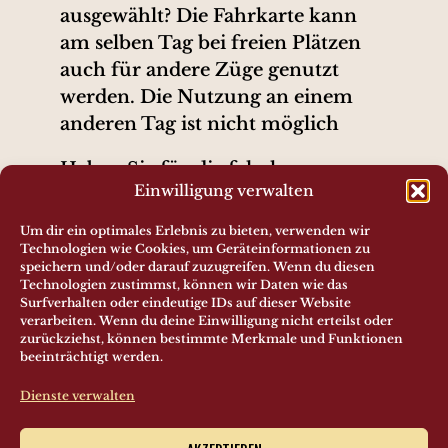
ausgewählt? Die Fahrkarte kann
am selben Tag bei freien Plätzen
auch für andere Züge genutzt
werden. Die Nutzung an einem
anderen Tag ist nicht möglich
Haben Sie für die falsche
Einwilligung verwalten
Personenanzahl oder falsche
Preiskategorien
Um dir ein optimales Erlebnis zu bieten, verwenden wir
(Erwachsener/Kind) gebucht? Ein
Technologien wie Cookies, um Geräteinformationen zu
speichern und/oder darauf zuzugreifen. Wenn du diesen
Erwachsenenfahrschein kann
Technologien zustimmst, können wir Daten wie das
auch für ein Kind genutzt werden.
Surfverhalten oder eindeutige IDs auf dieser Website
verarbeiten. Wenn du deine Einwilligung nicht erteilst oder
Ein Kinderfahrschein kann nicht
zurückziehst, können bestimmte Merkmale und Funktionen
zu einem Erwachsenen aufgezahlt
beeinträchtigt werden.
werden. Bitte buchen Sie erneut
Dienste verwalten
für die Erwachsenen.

◆ ◆ ◆ ◆

**EXERCISE OBJECTIVE:**
Among the lines above, find those with the word "nicht". Copy them.

**REPLY:**
anderen Tag ist nicht möglich
verarbeiten. Wenn du deine Einwilligung nicht erteilst oder
Ein Kinderfahrschein kann nicht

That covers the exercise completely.